Problem set:
A. According to the Rubén Zamora interview, over how many years did the war create a third alternative to obedience or repression?
B. Continue the Rubén Zamora interview on the Salvadoran left from the point where it stops.

*** Selected extract ***

The left's response to two Historic Challenges

Rubén Zamora, presidential candidate of the left coalition CD-FMLN-MNR, spoke to envío shortly before the elections in El Salvador, analyzing in broad strokes the project, and dream, of the Salvadoran left.

Rubén Zamora

In my opinion, El Salvador is facing two key challenges with these elections. They are such enormous challenges that they will require all our creativity and efforts far beyond these elections and well into the coming decades. Only by resolving them may it become possible for us as a nation to enter the 21st century.

The Challenges Are Truly Historic

As a result of the prolonged war and its culmination in the peace negotiations, Salvadoran society has entered into a difficult transition process that carries with it these two fundamental and truly historic challenges.

The first is of a political character. I see it as a question: How will power be conceptualized and practiced from now on? For centuries, ever since the Spanish came to our country, political power here has been an instrument of exclusion. To the excluded, the owners of power have presented a simple, and simplistic, alternative: obedience or repression. Other mechanisms of relations between the governing and the governed were nearly totally rejected in the practice of political power, and thus were absent from the culture.

The war showed that this exercise of exclusive power was inefficient in the measure that, over 13 years, the war created, institutionalized and relatively legitimized a third alternative: those who refused to be submissive, to accept being obedient or repressed, declared themselves in rebellion. Not only that, they also "repressed" the other side at the point of a gun. The war showed that the tradition conception and practice of government as an instrument for concentrating power to one in which it is an instrument for distributing power.

The second challenge is of a socio-economic character. We all now recognize that social injustice, the abyss between the rich and poor, was one of the fundamental causes of the war. Nonetheless, the peace accords referred only slightly to these roots of the conflict and solutions were barely sketched out.

But the roots are still there. They go deep and must be cut out. The challenge, then, is to make the transition from an economy and a society that are capable of producing, but only for the concentration of wealth, to an economy and society that, by developing this already existing capacity, create the mechanisms for a just distribution of wealth. We must move from an exclusive, concentrated economy to one based on participation and equitable distribution.

Four Short-Term Goals

The short-term political challenge is summed up in four key goals. Moving from exclusive to inclusive power means for us:
* Complying totally with the peace accords. The peace accords give us a map for the transition process and thus they must not be either shelved or only half-heartedly fulfilled, as the ARENA government has done and intends to keep on doing. Once its central objectives of the negotiation were met--an end to the armed struggle and the closing off of any possibility of renewing that struggle--the ARENA government lost all interest in complying with the rest of the accords, which are what will make this transition possible.

*** End of Selected extract ***
*** Record set ***

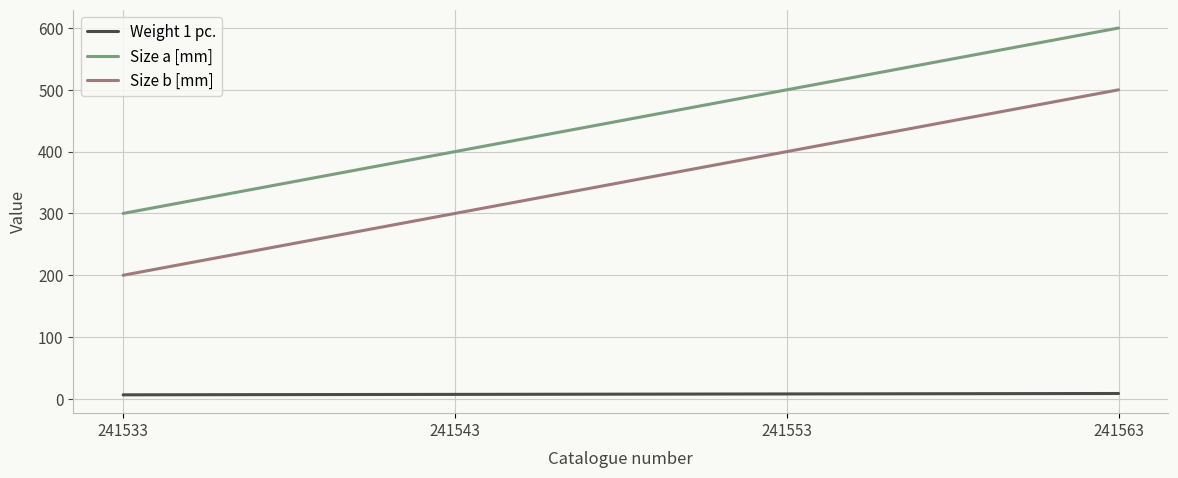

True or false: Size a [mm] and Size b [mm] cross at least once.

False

*** End of Record set ***
*** Record set ***

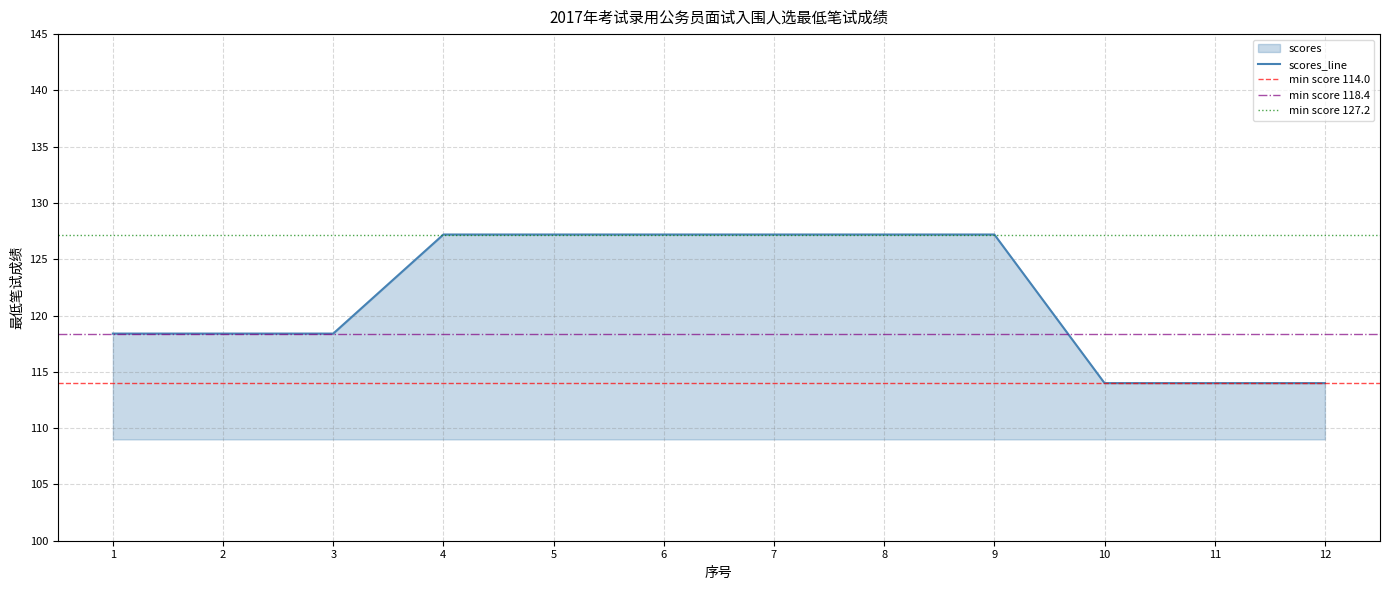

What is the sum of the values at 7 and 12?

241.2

*** End of Record set ***

Answers per task:
A. 13 years.

B.
* Reforming the state. From a political point of view, this means breaking with the marked centralism of the Salvadoran state. We are proposing a through-going decentralization of the state, which is one of the tasks that has historically been postponed in our country and which we must carry out in the coming years. Reforming the state means both constitutional reforms and educating the people and the state bureaucracy so they will be able to take on these changes as their own and implement them.

Clearly, these reforms cannot be carried out overnight or all at once. They must be based on pilot experiences that are developed gradually, but with a constant rhythm of development. The Salvadoran state should be structured in such a way that a significant amount of its responsibilities and resources are transferred to other social-political units-the municipality, the department and the region-that are closer to the social base, to the community.

* Developing a policy of absolute respect for human rights. The basic premise of exclusionary power in our country is that human rights need not be respected and that there be a climate of impunity. The consequences of this vision have been increasing repression that goes well beyond any legal standard. This has been our historic tradition, but it cannot continue to be so; we must change it. A policy that guarantees total respect for human rights is fundamental to a positive outcome of the political transition.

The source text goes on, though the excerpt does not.